Saint-Jacques-de-Compostelle

La Cathédrale de Saint-Jacques-de-Compostelle, El Convento de San Paio de Antealtares, El Monasterio de San Martín Pinario, El Monasterio de San Pelayo et le Musée d’Art sacré, El Hostal de los Reyes Católicos, El Palacio de Gelmírez, La Iglesia Santa María del Sar.

Au bout de la Terre

Corollaire obligé celui de Padrón, comme l’atteste le proverbe : Quen va Santiago e non va a Padrón, Ofaz romeria o non.

  • Padrón, anciennement Iria-Flavia, l’église Saint-Jacques, l’église Nuestra Señora de la Esclavitud
  • Catoira
  • Vilagarcia de Arousa ; le couvent de Vista Alegre
  • Cambado
  • Noia, l’église Saint-Martin
  • Corcubión
  • Fisterra – Le Finisterre (Source)

L’écologie sur le Chemin de Saint-Jacques de Compostelle

Les pèlerins jouent un rôle fondamental dans la conservation du Chemin de Compostelle.

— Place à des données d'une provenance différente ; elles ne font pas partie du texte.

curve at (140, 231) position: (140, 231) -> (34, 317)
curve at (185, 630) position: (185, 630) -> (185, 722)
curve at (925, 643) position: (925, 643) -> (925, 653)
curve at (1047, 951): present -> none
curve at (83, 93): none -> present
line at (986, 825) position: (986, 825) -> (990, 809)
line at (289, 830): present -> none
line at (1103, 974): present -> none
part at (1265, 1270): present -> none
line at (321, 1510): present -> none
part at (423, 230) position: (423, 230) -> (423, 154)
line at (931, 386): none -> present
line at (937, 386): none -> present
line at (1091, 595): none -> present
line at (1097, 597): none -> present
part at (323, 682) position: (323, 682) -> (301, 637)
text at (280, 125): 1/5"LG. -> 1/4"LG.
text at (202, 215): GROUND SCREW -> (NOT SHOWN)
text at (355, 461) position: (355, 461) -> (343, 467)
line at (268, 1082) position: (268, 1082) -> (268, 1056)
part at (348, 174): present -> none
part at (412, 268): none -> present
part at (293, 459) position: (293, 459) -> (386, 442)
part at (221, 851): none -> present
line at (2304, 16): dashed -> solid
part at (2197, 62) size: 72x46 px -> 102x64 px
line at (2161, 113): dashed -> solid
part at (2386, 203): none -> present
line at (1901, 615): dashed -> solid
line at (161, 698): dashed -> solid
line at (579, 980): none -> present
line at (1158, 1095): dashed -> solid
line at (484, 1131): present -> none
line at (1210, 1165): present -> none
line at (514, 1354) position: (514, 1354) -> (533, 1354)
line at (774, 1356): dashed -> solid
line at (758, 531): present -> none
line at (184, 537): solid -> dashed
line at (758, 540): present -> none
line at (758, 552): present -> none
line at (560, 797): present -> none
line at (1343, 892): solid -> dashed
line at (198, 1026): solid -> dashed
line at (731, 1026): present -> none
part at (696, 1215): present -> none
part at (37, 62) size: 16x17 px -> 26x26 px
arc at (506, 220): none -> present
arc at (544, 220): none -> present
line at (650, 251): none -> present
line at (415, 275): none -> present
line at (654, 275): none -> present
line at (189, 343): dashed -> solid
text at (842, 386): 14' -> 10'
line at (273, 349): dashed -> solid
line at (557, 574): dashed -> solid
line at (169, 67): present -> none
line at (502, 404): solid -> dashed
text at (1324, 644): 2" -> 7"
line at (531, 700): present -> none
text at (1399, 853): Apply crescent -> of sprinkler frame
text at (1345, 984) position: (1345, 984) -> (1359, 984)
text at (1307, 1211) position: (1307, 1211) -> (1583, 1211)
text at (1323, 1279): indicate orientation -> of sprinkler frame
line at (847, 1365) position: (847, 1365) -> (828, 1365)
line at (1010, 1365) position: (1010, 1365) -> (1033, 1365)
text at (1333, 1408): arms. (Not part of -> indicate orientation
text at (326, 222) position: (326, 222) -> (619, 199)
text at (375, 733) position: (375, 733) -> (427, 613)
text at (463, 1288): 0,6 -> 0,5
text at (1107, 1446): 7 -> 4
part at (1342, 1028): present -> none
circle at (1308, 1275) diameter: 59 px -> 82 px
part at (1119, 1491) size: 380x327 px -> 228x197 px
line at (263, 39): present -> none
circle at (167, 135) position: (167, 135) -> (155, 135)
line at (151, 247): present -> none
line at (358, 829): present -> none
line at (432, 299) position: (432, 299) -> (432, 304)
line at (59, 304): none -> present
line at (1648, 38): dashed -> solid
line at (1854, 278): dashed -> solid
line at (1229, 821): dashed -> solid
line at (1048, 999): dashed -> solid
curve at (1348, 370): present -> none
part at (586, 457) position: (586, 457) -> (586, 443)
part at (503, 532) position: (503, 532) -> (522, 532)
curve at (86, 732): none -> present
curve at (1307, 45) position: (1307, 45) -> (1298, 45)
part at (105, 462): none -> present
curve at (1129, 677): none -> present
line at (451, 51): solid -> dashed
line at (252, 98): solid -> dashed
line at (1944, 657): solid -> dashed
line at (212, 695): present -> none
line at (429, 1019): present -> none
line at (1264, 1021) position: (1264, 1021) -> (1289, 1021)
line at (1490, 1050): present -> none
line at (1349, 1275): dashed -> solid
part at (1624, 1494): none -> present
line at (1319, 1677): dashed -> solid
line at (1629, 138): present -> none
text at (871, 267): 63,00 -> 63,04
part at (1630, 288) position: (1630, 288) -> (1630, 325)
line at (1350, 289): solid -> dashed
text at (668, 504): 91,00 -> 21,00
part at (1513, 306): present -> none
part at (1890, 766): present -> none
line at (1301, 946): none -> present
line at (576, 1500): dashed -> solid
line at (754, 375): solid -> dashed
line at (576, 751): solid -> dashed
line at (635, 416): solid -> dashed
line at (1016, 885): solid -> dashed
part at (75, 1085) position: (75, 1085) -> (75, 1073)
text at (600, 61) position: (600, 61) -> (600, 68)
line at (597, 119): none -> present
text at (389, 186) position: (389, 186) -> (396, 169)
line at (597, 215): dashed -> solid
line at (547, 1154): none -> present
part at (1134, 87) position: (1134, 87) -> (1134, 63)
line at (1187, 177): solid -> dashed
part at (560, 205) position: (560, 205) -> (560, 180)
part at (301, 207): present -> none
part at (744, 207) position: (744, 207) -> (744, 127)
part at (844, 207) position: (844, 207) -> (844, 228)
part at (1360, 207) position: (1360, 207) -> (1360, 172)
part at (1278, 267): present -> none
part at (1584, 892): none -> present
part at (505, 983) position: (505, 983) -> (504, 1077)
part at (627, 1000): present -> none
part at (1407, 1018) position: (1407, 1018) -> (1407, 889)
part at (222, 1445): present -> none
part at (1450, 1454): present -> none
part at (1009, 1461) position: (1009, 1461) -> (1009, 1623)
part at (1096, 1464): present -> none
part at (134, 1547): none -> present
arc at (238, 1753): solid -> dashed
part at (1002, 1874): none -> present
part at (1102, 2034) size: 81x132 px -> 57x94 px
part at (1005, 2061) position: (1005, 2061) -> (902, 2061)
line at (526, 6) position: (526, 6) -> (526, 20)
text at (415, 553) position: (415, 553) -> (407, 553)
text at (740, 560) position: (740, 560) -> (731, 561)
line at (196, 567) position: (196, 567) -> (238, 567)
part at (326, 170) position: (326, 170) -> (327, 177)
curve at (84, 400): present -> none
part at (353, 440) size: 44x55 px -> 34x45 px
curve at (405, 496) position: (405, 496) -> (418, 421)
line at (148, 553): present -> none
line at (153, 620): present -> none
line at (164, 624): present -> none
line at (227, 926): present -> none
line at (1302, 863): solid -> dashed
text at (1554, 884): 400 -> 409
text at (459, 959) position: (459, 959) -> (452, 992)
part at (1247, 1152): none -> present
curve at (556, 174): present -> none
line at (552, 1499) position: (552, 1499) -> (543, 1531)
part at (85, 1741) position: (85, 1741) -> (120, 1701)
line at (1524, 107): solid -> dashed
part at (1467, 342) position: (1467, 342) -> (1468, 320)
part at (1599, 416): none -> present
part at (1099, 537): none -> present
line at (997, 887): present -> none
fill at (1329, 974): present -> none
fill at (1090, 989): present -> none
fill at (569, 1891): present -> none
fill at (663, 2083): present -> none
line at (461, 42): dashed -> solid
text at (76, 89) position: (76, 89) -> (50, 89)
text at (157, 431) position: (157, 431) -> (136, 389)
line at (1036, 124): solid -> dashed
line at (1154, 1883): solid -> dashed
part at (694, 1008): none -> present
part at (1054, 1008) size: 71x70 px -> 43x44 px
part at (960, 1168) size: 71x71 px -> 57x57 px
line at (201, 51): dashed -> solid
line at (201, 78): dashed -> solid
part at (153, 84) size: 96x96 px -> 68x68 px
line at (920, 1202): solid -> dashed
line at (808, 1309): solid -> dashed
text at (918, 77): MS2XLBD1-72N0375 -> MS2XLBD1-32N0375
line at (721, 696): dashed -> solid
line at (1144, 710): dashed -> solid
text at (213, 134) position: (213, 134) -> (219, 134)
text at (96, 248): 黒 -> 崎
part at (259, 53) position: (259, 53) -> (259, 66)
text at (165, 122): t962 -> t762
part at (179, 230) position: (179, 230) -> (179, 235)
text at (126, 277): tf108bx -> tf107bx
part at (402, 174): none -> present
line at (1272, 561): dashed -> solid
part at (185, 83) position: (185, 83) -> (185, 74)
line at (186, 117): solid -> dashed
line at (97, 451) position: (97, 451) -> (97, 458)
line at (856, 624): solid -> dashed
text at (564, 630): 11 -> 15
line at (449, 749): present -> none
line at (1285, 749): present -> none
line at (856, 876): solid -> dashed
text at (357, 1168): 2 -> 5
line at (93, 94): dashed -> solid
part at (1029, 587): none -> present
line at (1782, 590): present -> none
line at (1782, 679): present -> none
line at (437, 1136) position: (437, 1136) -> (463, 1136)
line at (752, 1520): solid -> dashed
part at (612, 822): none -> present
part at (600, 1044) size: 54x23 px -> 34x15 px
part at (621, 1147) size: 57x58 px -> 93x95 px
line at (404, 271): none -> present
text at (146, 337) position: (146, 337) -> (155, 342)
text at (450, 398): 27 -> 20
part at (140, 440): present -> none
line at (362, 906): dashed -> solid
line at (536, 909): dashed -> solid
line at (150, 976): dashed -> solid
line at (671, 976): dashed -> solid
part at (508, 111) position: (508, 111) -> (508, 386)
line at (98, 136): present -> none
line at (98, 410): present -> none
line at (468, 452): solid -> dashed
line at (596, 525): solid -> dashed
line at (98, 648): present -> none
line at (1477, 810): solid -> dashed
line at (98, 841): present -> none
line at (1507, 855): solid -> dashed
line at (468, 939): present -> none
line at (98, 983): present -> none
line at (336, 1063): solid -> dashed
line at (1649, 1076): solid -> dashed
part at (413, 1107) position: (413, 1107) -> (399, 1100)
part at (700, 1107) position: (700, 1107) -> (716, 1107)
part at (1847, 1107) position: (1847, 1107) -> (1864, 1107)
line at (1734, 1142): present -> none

Une campagne a été créée pour promouvoir les gestes respectueux de l’environnement naturel et culturel sur le Chemin.

L’ADEGA (Association pour la Défense Ecologique de Galice) publie un guide des bonnes pratiques environnementales du Chemin de Saint-Jacques de Compostelle et une fiche de plainte pour que vous puissiez envoyer vos observations sur les agressions et impacts sur le parcours ainsi que vos commentaires et suggestions.

L’objectif est de faire du Chemin de Saint-Jacques un parcours écologique.

Le guide, de petit format pour être facilement transporté, propose de l’information d’ordre écologique et des conseils pratiques. Voici le sommaire du guide :

  • La poubelle
  • Les espèces végétales et animales sur le Chemin
  • Les pierres du Chemin
  • Le paysage
  • L’eau
  • Le patrimoine culture et architectural.

Une petite référence est également faite à ce qui se trouve autour du Chemin : montagnes, vallées, rivières, routes, villes, transports, auberges, nourriture…

Le protagoniste de ce guide est l’éco-pèlerin, symbolisé par un lucane cerf-volant, insecte menaçant et en voie d’extinction.

Vous pourrez trouver ce guide, édité espagnol, anglais, portugais et galicien, dans les lieux associés au Jacobeo (Xacobeo ou « année sainte ») en Galice.